# SOURCE PASSAGE:
During training I used many manual steps.

  • I stopped the training when the model started to overfit and reduce the learning rate to train more.

  • I used checkpoint the save the best weight and use it as an initialize weight for the next training.

  • I hand-picked different training and validation set without using cross-validation for training the model.

Files

image_classification.ipynb is for training the classification.

ensemble.ipynb is for merging multiple predicted probabilities as the final submission.

Solution

Below are the solution that I used for the final submission.

Model: EfficientNet-B1 and EfficientNet-B2

  • EfficientNet-b0 vs EfficientNet-b1 vs EfficientNet-b2 vs EfficientNet-b4 vs ResetNet101 vs DenseNet121. Result shows that EfficientNets perform better than Resnets and Densenets.

  • EfficientNet-B1 vs EfficientNet-B2: I used both of them for ensemble.

# QUESTIONS TO ANSWER:
**1)** According to the classification write-up, what is ensemble.ipynb used for?
**2)** Set down the part of the classification write-up that opens with the words containing "image_classification.ipynb is for" and closes with "for the final submission.".

Stored records
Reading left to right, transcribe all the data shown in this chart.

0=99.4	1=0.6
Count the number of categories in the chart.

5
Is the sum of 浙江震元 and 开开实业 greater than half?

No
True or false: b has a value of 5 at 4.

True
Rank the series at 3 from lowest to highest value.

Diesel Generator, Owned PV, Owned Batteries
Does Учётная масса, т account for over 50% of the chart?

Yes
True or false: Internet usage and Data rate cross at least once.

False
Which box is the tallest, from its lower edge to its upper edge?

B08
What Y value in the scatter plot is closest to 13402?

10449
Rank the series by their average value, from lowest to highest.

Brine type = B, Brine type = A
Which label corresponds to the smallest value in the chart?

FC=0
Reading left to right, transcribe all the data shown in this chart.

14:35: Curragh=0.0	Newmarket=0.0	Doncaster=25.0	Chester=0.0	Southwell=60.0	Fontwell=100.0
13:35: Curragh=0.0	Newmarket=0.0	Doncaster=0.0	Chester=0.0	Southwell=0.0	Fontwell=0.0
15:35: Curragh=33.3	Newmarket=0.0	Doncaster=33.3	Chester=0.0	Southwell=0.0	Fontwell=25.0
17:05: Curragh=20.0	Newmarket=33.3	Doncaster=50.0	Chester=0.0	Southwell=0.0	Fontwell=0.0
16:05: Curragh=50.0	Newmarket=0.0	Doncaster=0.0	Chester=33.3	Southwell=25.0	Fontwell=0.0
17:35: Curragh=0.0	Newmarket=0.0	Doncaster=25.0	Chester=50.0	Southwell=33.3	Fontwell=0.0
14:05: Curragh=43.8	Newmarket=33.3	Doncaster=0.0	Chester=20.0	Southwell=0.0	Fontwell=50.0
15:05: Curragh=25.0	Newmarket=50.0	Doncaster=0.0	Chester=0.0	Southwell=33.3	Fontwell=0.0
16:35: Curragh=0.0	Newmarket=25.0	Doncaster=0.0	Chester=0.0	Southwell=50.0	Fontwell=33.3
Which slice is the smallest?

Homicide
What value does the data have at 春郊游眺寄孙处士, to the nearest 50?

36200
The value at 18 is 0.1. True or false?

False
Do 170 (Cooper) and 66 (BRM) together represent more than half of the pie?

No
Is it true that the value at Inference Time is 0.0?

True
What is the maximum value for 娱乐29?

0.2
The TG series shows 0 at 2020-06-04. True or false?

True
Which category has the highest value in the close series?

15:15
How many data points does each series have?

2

# EXPECTED OUTPUTS:
**1)** Merging multiple predicted probabilities as the final submission.

**2)**
image_classification.ipynb is for training the classification.

ensemble.ipynb is for merging multiple predicted probabilities as the final submission.

Solution

Below are the solution that I used for the final submission.